With the deluge of 2018 shedding light on the endless possibilities of open street mapping (OSM) and its benefits, a community meet-up of volunteers and others associated with OSM-Kerala was held here on Sunday.
France-based open street map maker Florian Lainez, who founded ‘Jungle Bus’ four years ago, was the chief guest. “I have been into open-street mapping for the past nine years – mapping landmarks while walking, while on holidays, or during routine travel, using my smartphone, be it in France or outside. Such open street mapping initiatives are of immense help to the public at large, be it for commuting or as a help in times of emergency,” he said.

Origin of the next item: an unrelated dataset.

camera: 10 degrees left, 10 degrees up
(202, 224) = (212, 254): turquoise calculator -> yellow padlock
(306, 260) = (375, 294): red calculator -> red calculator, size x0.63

The response of the public and government agencies to OSM changed post the 2018 deluge, furthering the cause of map literacy, said Manoj Karingamadathil, coordinator of the meeting. “They came to understand the benefits of the availability of such an open platform. Still, many agencies which have mapped their areas of activity are reluctant to share them with other agencies, often citing policy issues,” he said.
A panchayat-level resource mapping was done recently in select local bodies to help collate and analyse data.
A masters-degree holder in geo-spatial engineering, Arjun Gangadharan cited the initial hassles that volunteers faced while tracking bus routes and stops, since many buses were not operating on the basis of available data. “Then there are problems like the data available with one department not matching with that of the other. This means we have data, which is often of little use. The availability of open data will help frequent update of data as well,” he said.
The meeting was co-organised by Open Data Kerala (ODK), Swathanthra Malayalam Computing (SMC), Map Kerala Initiative, Geominds and Jungle Bus.